Project 4. Reducing Operating Costs Through a Low-Cost Well Surveillance System

Another example of cost reduction involves the design of a low-cost method for monitoring lift conditions in marginal oil wells. Although desirable, the sheer magnitude of the number of wells precludes most operators from manually monitoring marginal wells. Opportunities to correct well problems promptly and maximize production efficiency are lost.

Working with DOE, the Hunter Living Trust (now Vaquero Energy Inc.), a Santa Barbara producer, estimated that successful development and operation of such a system in the 225-well Edison Field of Kern County could result in improvements of up to 1,000 BOPM over the 30,000 BOPM average. Electricity costs would be reduced as worn pumps could be identified and repaired promptly, which would increase overall average pump efficiency. The estimated cost savings from using such a system were $4,000 per month in personnel time and $2,000 per month in electricity costs, due to greater pump efficiency. The result has been the design and testing of a Marginal Expense Oil Well Wireless Surveillance (MEOWWS) system.

Even low production rate pumping wells generate a variety of mechanical signals. Some of these signals, when properly monitored, provide data that can be used to determine when a well's performance begins to deviate from optimum operating conditions. Existing, commercially available systems do this well, but at a cost of thousands of dollars per well and the need for expensive electronic data transmission systems. The challenge was to design, evaluate, install and test inexpensive, commercially available, "off the shelf" wireless surveillance devices and sensor technology that might be adaptable to measure and transmit signals.

* [TASK REQUIREMENTS]:
**1)** From the last paragraph of the well surveillance passage, list the actions that the challenge called for carrying out on the wireless surveillance devices and sensor technology.
**2)** Rewrite the stretch of the well surveillance passage from "Working with DOE, the" through "Surveillance (MEOWWS) system.", swapping "personnel time" for "staff time".
**3)** Continue the well surveillance passage from the point where it stops.

* [SOURCE DATA]:

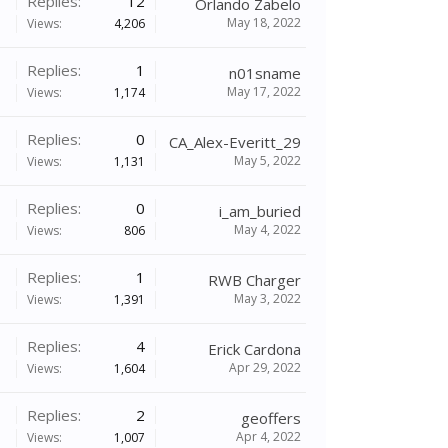
Replies:
12
Orlando Zabelo
May 18, 2022
Views:
4,206
Replies:
1
n01sname
May 17, 2022
Views:
1,174
Replies:
0
CA_Alex-Everitt_29
May 5, 2022
Views:
1,131
Replies:
0
i_am_buried
May 4, 2022
Views:
806
Replies:
1
RWB Charger
May 3, 2022
Views:
1,391
Replies:
4
Erick Cardona
Apr 29, 2022
Views:
1,604
Replies:
2
geoffers
Apr 4, 2022
Views:
1,007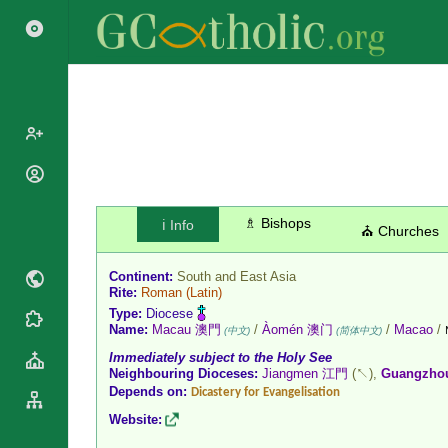
Popes
Cardinals
Saints
♗ Bishops
ℹ️ Info
⛪ Churches
Patriarchs
Blesseds
Major
Doctors of
Continent:
South and East Asia
Archbishops
Rite:
Roman
(Latin)
the Church
Archbishops,
Type:
Diocese
Liturgical
Statistics
Name:
Macau 澳門
/
Àomén 澳门
/
Macao
/
Bishops
(中文)
(简体中文)
Calendar
Immediately subject to the Holy See
Mottoes
By
Roman
Neighbouring Dioceses:
Jiangmen 江門
(↖),
Guangzh
Continent
Depends on:
Martyrology
Dicastery for Evangelisation
Cathedrals
By Name
Website:
Basilicas
By Type
Roman Curia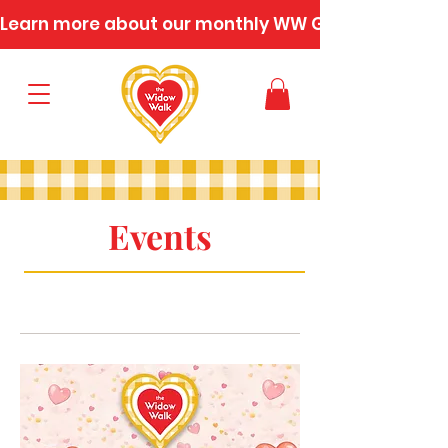
Learn more about our monthly WW Gatherings
Events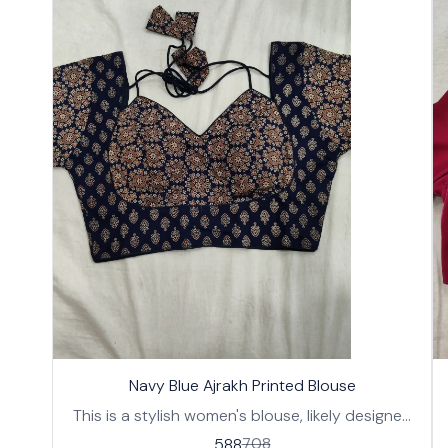
17%
17%
🤩 Trending
Navy Blue Ajrakh Printed Blouse
OFF
OFF
This is a stylish women's blouse, likely designed
to be worn with a saree or lehenga. It features a
588
708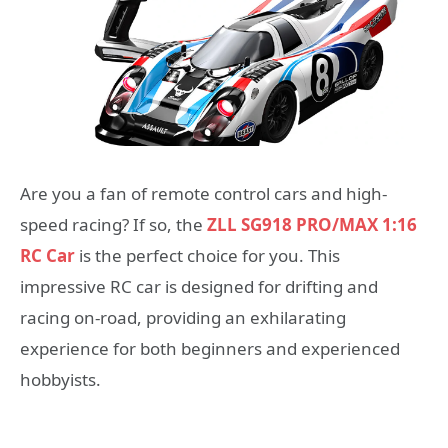
Are you a fan of remote control cars and high-
speed racing? If so, the
ZLL SG918 PRO/MAX 1:16
RC Car
is the perfect choice for you. This
impressive RC car is designed for drifting and
racing on-road, providing an exhilarating
experience for both beginners and experienced
hobbyists.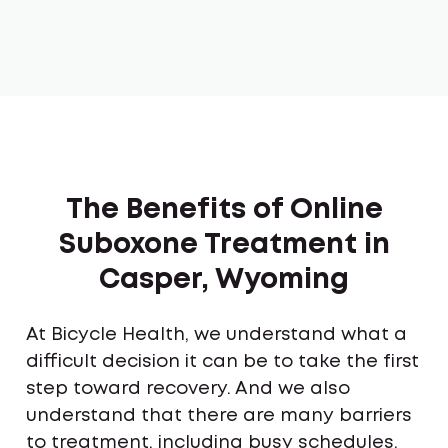
The Benefits of Online
Suboxone Treatment in
Casper, Wyoming
At Bicycle Health, we understand what a
difficult decision it can be to take the first
step toward recovery. And we also
understand that there are many barriers
to treatment, including busy schedules,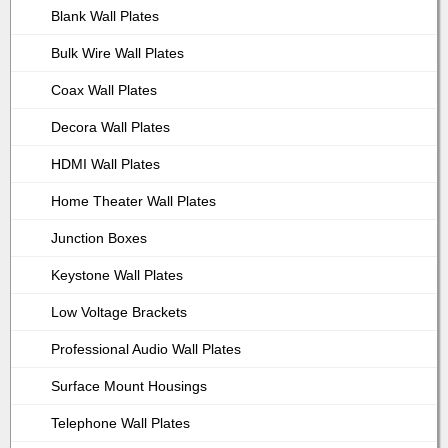
Blank Wall Plates
Bulk Wire Wall Plates
Coax Wall Plates
Decora Wall Plates
HDMI Wall Plates
Home Theater Wall Plates
Junction Boxes
Keystone Wall Plates
Low Voltage Brackets
Professional Audio Wall Plates
Surface Mount Housings
Telephone Wall Plates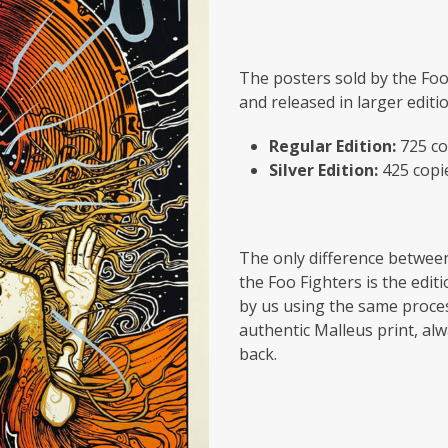
The posters sold by the Foo
and released in larger editi
Regular Edition:
725 co
Silver Edition:
425 copi
The only difference between
the Foo Fighters is the edit
by us using the same proces
authentic Malleus print, alw
back.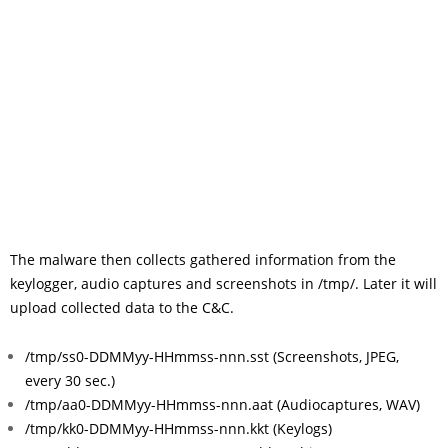
The malware then collects gathered information from the
keylogger, audio captures and screenshots in /tmp/. Later it will
upload collected data to the C&C.
/tmp/ss0-DDMMyy-HHmmss-nnn.sst (Screenshots, JPEG,
every 30 sec.)
/tmp/aa0-DDMMyy-HHmmss-nnn.aat (Audiocaptures, WAV)
/tmp/kk0-DDMMyy-HHmmss-nnn.kkt (Keylogs)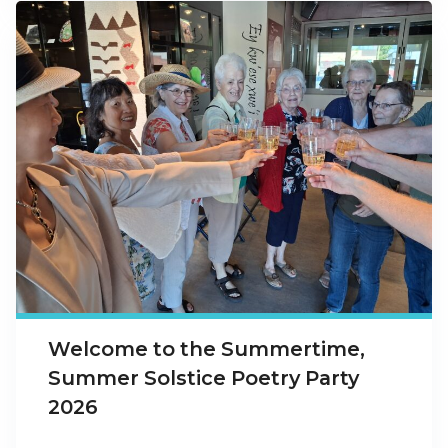
Welcome to the Summertime,
Summer Solstice Poetry Party
2026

* [LIST OF ANSWERS]:
**1)** design, evaluate, install, test

**2)**
Working with DOE, the Hunter Living Trust (now Vaquero Energy Inc.), a Santa Barbara producer, estimated that successful development and operation of such a system in the 225-well Edison Field of Kern County could result in improvements of up to 1,000 BOPM over the 30,000 BOPM average. Electricity costs would be reduced as worn pumps could be identified and repaired promptly, which would increase overall average pump efficiency. The estimated cost savings from using such a system were $4,000 per month in staff time and $2,000 per month in electricity costs, due to greater pump efficiency. The result has been the design and testing of a Marginal Expense Oil Well Wireless Surveillance (MEOWWS) system.

**3)**
Discussions regarding non-oil field technology development and computational micro devices were conducted with Dr. Massoud Mehdizadeh, a petroleum engineering consultant and faculty member at California Polytechnical State University. A vendor was located that offers wireless vibration surveillance devices designed to track performance trends of rotating machinery.

Sensor units were installed on four wells on the polish rod and walking beam near the horse-head end of the pumps. Since the sensors are self-contained, no special wiring or complicated installation was required. A nearby radio signal repeater, a base radio signal receiver, and a base station PC (which interfaces with the base radio signal receiver to store and process the vibration data) were acquired and installed. Signals related to the vibration behavior of the pumping unit were transmitted to the base station computer, which activates an alarm, alerting operating personnel when a well deviates from its normal, pumped-off condition.

Data indicated that the acceleration sensors were able to detect fluid pound when the well pumped-off. Results indicated that wells that are not pumped-off have vibration behavior that fits a normal distribution, while pumped-off wells have variations in vibration acceleration that consistently exceed 2 and 3 standard deviations. Future work is being considered to test additional sensors, include more wells in the project and determine (1) the best sensor location (beam, polish rod, etc.), (2) the best sensor orientation (vertical or horizontal), (3) minimum (400 Hertz or lower) sensor frequency, and (4) the minimum sample rate (to extend battery life). Feasibility was demonstrated, but more work is required to improve and develop a robust system for commercial applications.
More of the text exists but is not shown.